Creating A Safety Plan
Are you planning on leaving your partner?
- What is your plan? How and when can you most safely leave? Do you have transportation, money and a place to go? What are you waiting for?
- Inform people you trust about your plan and allow them to help you. Consider alternative plans if you have to leave prior to their scheduled leave date.
- Make sure you have a safe place to go; somewhere where someone is supportive and the abuser does not know about (shelter, relative, hidden apartment, etc.).
- Who will you tell and not tell about leaving? Who in your support network do you trust?
- Pack a bag and keep it in an undisclosed but accessible place (either at home, at a friend or neighbor’s house, or at work) in order to leave quickly.
- How will you travel safely to and from work, or to school to pick up the children?
- Seek legal advice so that you know what they can and cannot do, and what you can and cannot have. (i.e. Can you take the car? Can you take the children to another state?)
- It is important to see your life first and their possessions second.
- If possible, open a bank account or hide money to establish or increase independence (i.e. tell the abuser you paid $40 for a coat you bought for $10).
- Leave money, an extra set of keys, copies of important documents, and extra clothes with someone you trust so you can leave quickly. Some items you want to consider having available: birth certificates, social security cards, marriage and driver’s license, car title, bank account number, credit and/or ATM cards, savings account information, lease agreements, house deed, mortgage papers, insurance information and forms, school and health records, welfare or immigration documents, medications and prescriptions, divorce papers or other court documents, phone numbers/addresses for family/friends/community agencies, clothing and comfort items for them and their children, extra keys.
Are you planning on staying with your partner?
- Identify things that have worked in the past to keep you safe.
- Think about what has happened in the past and how the abuser has acted. Identify clues that indicate when things are about to get violent (i.e. behavioral — body language, drug/alcohol use, etc. — and event driven — paydays, holidays, etc.).
- Identify what you will do if the violence starts again. Can you call the police? Is there a phone in the house? Can you work out a signal with the children or neighbors to call the police or get help?
- Explore ways to have dangerous weapons (i.e. guns, hunting knives, etc.) removed from the house.
- Identify dangerous locations in the house (i.e. the kitchen – knives, hot water, oven, etc.) and try not to be trapped in them. Install a lock on the inside of the bathroom or other room where you can be safe.
- Make a routine for going out each day (i.e. walking the dog, taking out the trash, etc.). Let others know your routine so they will know when something is off.
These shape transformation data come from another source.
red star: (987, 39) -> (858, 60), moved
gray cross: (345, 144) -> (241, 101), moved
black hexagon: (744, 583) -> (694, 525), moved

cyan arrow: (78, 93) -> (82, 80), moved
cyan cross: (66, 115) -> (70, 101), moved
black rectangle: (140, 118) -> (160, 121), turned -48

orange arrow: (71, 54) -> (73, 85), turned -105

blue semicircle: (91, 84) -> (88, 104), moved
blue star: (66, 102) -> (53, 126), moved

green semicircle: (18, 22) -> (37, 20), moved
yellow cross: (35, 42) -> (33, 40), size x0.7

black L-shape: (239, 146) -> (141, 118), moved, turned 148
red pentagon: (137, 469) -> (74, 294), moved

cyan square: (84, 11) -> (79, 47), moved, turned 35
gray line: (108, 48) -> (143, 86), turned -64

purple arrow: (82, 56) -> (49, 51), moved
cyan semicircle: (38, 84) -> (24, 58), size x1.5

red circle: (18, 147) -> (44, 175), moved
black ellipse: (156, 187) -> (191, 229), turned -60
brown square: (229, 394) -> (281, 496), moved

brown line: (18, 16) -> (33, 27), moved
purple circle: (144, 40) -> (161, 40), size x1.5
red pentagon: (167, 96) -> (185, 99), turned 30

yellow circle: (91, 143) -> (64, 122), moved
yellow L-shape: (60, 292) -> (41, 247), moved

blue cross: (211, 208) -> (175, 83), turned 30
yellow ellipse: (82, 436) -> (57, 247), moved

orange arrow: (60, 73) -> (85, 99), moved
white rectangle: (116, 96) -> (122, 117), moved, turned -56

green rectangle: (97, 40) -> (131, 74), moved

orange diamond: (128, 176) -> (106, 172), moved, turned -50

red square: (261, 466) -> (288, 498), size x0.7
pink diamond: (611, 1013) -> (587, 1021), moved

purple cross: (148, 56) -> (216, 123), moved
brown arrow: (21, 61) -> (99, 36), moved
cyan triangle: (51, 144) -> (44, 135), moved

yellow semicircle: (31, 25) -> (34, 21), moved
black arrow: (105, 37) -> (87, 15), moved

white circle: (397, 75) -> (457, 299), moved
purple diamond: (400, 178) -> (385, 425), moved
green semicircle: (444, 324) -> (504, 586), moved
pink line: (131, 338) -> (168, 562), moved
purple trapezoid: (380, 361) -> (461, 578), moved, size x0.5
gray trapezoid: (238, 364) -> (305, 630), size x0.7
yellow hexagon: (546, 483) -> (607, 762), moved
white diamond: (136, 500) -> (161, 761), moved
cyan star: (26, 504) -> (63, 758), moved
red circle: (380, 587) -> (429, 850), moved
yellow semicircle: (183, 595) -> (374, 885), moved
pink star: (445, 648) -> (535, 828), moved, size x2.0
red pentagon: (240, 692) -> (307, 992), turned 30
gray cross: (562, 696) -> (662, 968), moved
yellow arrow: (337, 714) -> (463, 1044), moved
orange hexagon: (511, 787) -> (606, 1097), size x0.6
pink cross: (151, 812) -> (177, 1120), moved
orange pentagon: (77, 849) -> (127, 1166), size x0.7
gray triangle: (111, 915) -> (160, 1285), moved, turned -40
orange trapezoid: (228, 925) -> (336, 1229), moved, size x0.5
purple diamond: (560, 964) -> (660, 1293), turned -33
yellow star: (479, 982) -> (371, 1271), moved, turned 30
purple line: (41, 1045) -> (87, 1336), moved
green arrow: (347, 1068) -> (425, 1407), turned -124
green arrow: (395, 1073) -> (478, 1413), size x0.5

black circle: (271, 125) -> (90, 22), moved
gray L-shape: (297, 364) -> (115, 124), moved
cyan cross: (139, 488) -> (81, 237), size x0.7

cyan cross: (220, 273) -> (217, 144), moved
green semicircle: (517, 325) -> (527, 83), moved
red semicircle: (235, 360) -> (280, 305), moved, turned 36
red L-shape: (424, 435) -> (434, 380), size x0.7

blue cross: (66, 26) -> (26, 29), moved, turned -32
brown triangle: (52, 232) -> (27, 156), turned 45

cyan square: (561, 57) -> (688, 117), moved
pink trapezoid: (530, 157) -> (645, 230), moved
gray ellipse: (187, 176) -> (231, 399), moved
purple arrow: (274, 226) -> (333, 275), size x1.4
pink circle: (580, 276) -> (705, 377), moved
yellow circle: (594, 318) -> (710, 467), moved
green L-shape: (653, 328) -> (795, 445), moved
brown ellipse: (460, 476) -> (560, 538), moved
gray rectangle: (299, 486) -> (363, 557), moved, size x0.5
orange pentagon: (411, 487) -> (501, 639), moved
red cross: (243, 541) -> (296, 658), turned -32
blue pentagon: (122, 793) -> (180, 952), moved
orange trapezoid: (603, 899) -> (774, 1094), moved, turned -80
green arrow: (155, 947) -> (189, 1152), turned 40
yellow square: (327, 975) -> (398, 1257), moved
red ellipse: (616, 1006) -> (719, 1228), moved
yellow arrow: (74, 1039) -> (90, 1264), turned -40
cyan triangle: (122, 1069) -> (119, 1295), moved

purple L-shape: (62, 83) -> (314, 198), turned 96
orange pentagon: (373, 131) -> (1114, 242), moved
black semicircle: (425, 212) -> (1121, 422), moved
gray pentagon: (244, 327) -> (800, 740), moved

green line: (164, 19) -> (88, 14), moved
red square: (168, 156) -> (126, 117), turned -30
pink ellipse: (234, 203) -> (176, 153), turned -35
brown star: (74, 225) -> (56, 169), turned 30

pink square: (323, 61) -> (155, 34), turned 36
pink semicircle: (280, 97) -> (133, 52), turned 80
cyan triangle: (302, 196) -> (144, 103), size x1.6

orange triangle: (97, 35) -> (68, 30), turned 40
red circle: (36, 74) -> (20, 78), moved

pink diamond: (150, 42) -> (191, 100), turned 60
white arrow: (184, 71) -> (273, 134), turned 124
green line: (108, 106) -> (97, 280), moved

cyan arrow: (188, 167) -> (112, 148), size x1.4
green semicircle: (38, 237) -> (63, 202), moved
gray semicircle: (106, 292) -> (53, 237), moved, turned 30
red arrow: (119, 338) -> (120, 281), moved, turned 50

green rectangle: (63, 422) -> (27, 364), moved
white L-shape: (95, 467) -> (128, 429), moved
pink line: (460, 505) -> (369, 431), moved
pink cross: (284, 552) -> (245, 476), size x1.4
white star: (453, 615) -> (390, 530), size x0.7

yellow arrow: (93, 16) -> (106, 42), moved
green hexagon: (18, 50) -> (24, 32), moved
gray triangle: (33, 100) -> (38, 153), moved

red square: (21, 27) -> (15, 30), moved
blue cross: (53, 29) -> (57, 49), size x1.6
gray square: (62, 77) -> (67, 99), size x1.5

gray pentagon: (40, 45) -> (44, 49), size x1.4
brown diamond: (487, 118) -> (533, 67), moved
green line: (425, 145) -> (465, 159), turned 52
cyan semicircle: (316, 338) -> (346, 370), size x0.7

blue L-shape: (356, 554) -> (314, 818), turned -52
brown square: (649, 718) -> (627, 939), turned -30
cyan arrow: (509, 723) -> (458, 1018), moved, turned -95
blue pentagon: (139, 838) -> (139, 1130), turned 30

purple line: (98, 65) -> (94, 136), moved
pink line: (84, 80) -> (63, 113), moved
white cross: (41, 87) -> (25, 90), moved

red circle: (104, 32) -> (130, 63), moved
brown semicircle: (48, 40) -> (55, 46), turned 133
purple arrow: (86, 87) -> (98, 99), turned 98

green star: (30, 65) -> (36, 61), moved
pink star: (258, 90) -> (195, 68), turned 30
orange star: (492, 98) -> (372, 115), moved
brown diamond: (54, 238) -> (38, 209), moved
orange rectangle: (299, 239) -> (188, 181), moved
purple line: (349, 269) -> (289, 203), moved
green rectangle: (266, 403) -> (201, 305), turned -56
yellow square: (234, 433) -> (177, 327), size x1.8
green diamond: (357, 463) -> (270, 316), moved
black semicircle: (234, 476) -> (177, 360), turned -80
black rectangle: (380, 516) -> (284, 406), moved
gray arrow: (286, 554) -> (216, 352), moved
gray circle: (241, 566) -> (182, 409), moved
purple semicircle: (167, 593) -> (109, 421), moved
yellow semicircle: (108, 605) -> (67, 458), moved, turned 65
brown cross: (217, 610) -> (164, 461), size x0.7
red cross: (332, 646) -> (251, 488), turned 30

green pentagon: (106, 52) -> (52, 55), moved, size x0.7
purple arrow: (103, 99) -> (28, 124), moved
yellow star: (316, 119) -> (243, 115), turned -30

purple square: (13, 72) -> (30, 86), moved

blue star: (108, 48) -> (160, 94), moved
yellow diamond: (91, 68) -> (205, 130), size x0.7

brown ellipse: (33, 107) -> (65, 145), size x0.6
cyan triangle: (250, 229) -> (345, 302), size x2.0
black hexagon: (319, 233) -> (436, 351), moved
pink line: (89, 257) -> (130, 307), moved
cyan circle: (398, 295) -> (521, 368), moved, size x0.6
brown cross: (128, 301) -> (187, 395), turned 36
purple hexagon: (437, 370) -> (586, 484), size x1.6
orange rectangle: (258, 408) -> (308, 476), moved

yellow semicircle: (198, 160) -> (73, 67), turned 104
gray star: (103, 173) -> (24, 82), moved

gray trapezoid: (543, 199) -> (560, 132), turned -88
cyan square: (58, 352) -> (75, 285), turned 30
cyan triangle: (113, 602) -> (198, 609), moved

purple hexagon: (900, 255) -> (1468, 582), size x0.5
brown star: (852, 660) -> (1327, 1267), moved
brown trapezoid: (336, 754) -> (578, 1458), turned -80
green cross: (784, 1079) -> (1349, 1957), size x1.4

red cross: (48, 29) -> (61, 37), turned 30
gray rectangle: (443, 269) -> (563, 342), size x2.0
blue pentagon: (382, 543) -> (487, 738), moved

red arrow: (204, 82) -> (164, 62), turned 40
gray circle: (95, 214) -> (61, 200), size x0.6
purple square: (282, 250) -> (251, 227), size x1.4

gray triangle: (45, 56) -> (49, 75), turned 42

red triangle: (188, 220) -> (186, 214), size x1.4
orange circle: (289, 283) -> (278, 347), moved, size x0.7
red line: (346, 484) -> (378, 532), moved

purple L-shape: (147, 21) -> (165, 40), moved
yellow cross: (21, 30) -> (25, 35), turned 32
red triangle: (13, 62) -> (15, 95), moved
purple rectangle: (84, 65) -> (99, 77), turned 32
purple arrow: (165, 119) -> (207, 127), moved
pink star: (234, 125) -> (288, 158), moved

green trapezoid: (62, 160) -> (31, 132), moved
- Plan an escape route and practice it. Know beforehand where you can go and who you can call for help. Keep a list of addresses and phone numbers where you can go in crisis and keep them in a place where the abuser cannot find it.
Are you living on your own (not with your partner)?
- Change the locks on doors and windows (if the abuser has a key or access to a key).
- Install a better security system (window bars, locks, better lighting, smoke detectors, and fire extinguishers).
- Increase emergency response’s (police, ambulance) ability to find your house (have large visible street address outside the house).
- Obtain a PO Box and have all mail sent to it.
- Ensure that the phone company, BGE, etc. does not give out their information.
- Determine the safest way to communicate with the abuser if they must have contact. If you agree to meet, always do it in a public place (preferably a place with a security guard or police officer), and it’s best to bring someone else. Make sure you are not followed home.
- If your partner follows in their car, drive to a police station or fire station and keep honking the horn.
- Create a safety plan for leaving work. Talk with your supervisor and building security at work and provide a picture of the abuser if possible. Arrange for a Domestic Violence presentation at your worksite.
- Teach your children a safety plan, including calling the police or family and friends if they are taken. (See our Children & Youth Services page for a children’s safety plan.)
- Talk to your schools and childcare provider about who has permission to pick up the children and develop other special provisions to protect the children.
- Inform neighbors and/or landlord of the situation and advise them to call the police if they see suspicious activity around your house/apartment.
- Use the legal system. Understand the legal system cannot provide total protection. You must contribute to your own safety. Follow any court orders. If a judge orders your partner to stay away and not have contact, you should not speak to the abuser if contacted. Inform the police or judge immediately.
- Keep a journal of harassing phone calls and times you may see your abuser around the work place or neighborhood. Keep a journal of anything that happens between you, the abuser, and the children regarding visitation.
- Concentrate on staying safe and don’t let your guard down.
Safety planning around technology issues
- If you are leaving, or making plans to leave, use a public computer (i.e. at a library), or a work computer where the abuser does not have access.
- Be aware when visiting domestic violence sites on the internet that it’s not possible to completely erase the history. Likewise, it may raise more questions, if the history is suddenly blank.
- Be careful with sent or received e-mail on an account that is shared by your abuser.
- Know what features your cell phone is equipped with. Many cell phones now come standard with GPS (Global positioning satellites) that can be traced.
- Save and/or print any threatening e-mails.